*** EXTRACT PROVIDED Section Begins ***
The get method behaves the same as it does on the simple dictionary. I.e., it does not implcitly create new entries in a producer dictionary. This is the same behavior as collections.defaultdict.

>>> watch_lists.get( 'TSA: No Fly' )
>>> watch_lists.get( 'TSA: No Fly', 'Richard Reid' )
'Richard Reid'
>>> watch_lists
accretive.dictionaries.ProducerDictionary( <class 'list'>, {'FBI: Most Wanted': [], 'Santa Claus: Naughty': ['Calvin'], 'US Commerce: Do Not Call': ['me'], 'Tasks': set()} )

Copies

The copy method creates a new producer dictionary, which is initialized with the same producer and data as the dictionary on which the method is invoked.

>>> ddct1 = ProducerDictionary( lambda: 42, { 'foo': 1, 'bar': 2 }, orb = True )
>>> ddct1
accretive.dictionaries.ProducerDictionary( <function <lambda> at 0x...>, {'foo': 1, 'bar': 2, 'orb': True} )
>>> ddct2 = ddct1.copy( )
>>> ddct2
accretive.dictionaries.ProducerDictionary( <function <lambda> at 0x...>, {'foo': 1, 'bar': 2, 'orb': True} )

Comparison

Equality comparisons may be made against any registered subclass of collections.abc.Mapping. Note that the producer is excluded from the equality comparison; only data is compared; this is the same behavior as collections.defaultdict.

>>> ddct2 == { 'foo': 1, 'bar': 2, 'orb': True }
True

Validator Dictionary

Validator dictionaries ensure that all entries satisfy specified criteria. The first argument to the initializer must be a callable which accepts a key and value and returns a boolean indicating whether the entry is valid. Any additional arguments are treated the same as for the simple dictionary.

>>> from accretive import ValidatorDictionary

Let us illustrate this with a dictionary that only accepts integer values.

>>> numbers = ValidatorDictionary( lambda k, v: isinstance( v, int ) )
>>> numbers[ 'answer' ] = 42
>>> numbers[ 'pi' ] = 3
>>> numbers
accretive.dictionaries.ValidatorDictionary( <function <lambda> at 0x...>, {'answer': 42, 'pi': 3} )

Invalid entries are rejected.

>>> numbers[ 'e' ] = 2.718
Traceback (most recent call last):
...
accretive.exceptions.EntryValidityError: Cannot add invalid entry with key, 'e', and value, 2.718, to dictionary.

This includes attempts to add invalid entries via update.

>>> numbers.update( phi = 1.618 )
Traceback (most recent call last):
...
accretive.exceptions.EntryValidityError: Cannot add invalid entry with key, 'phi', and value, 1.618, to dictionary.
*** EXTRACT PROVIDED Section Ends ***
*** EXTRACTED MATERIAL Section Begins ***
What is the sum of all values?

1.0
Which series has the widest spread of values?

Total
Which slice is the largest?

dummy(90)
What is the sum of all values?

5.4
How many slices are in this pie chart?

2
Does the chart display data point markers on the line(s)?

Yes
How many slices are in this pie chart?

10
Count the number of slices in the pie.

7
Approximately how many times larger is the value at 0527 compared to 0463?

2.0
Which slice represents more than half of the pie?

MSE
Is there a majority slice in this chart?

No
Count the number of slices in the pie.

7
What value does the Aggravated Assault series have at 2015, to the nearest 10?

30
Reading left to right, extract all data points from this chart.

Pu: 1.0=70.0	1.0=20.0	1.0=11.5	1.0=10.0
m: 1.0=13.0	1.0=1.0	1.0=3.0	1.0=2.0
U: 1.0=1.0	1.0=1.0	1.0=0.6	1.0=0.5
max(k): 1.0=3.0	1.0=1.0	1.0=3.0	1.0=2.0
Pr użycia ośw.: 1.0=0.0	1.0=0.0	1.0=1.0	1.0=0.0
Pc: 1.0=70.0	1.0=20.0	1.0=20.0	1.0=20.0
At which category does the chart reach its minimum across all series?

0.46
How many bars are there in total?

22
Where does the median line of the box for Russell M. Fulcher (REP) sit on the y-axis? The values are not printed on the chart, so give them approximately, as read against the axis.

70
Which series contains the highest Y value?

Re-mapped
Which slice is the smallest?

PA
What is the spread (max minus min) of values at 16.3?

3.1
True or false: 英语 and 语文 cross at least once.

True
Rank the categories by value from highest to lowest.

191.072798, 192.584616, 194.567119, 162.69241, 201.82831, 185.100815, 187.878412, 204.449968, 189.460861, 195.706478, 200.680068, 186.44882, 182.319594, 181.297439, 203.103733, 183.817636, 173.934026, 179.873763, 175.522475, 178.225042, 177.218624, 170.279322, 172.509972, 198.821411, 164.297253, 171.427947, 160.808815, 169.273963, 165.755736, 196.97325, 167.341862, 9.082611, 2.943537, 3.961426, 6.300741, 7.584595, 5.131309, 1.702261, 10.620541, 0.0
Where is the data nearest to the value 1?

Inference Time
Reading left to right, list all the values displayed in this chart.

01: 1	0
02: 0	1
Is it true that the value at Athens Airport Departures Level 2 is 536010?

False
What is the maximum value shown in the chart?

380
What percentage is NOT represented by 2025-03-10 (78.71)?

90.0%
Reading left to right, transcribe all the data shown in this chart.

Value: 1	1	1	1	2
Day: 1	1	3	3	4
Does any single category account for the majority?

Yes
*** EXTRACTED MATERIAL Section Ends ***
WHAT TO DO:
**A)** In the accretive dictionaries documentation, what is excluded from equality comparisons involving a producer dictionary?
**B)** Proceed with the accretive dictionaries documentation, picking up right after its last sentence.

ANSWERS:
**A)** The producer is excluded, so only the data is compared.

**B)**
Producer-Validator Dictionary

Producer-validator dictionaries combine the behaviors of producer and validator dictionaries. The first argument must be a producer callable, and the second must be a validator callable. Any additional arguments are treated the same as for the simple dictionary.

>>> from accretive import ProducerValidatorDictionary

A common use case is to automatically initialize data structures of a specific type while ensuring that only those types can be stored.

>>> registries = ProducerValidatorDictionary(
...     list,
...     lambda k, v: isinstance( v, list )
... )
>>> registries
accretive.dictionaries.ProducerValidatorDictionary( <class 'list'>, <function <lambda> at 0x...>, {} )

The producer must create values that satisfy the validator.

>>> handlers = registries[ 'handlers' ]  # Produces new list
>>> handlers.append( 'default_handler' )
>>> registries[ 'plugins' ] = [ ]  # Valid manual assignment
>>> registries
accretive.dictionaries.ProducerValidatorDictionary( <class 'list'>, <function <lambda> at 0x...>, {'handlers': ['default_handler'], 'plugins': []} )

Invalid entries are rejected, whether assigned directly or via update.

>>> registries[ 'modules' ] = { }  # Not a list
Traceback (most recent call last):
...
accretive.exceptions.EntryValidityError: Cannot add invalid entry with key, 'modules', and value, {}, to dictionary.
>>> registries.update( callbacks = set( ) )  # Not a list
Traceback (most recent call last):
...
accretive.exceptions.EntryValidityError: Cannot add invalid entry with key, 'callbacks', and value, set(), to dictionary.

If the producer returns an invalid value, the entry is rejected.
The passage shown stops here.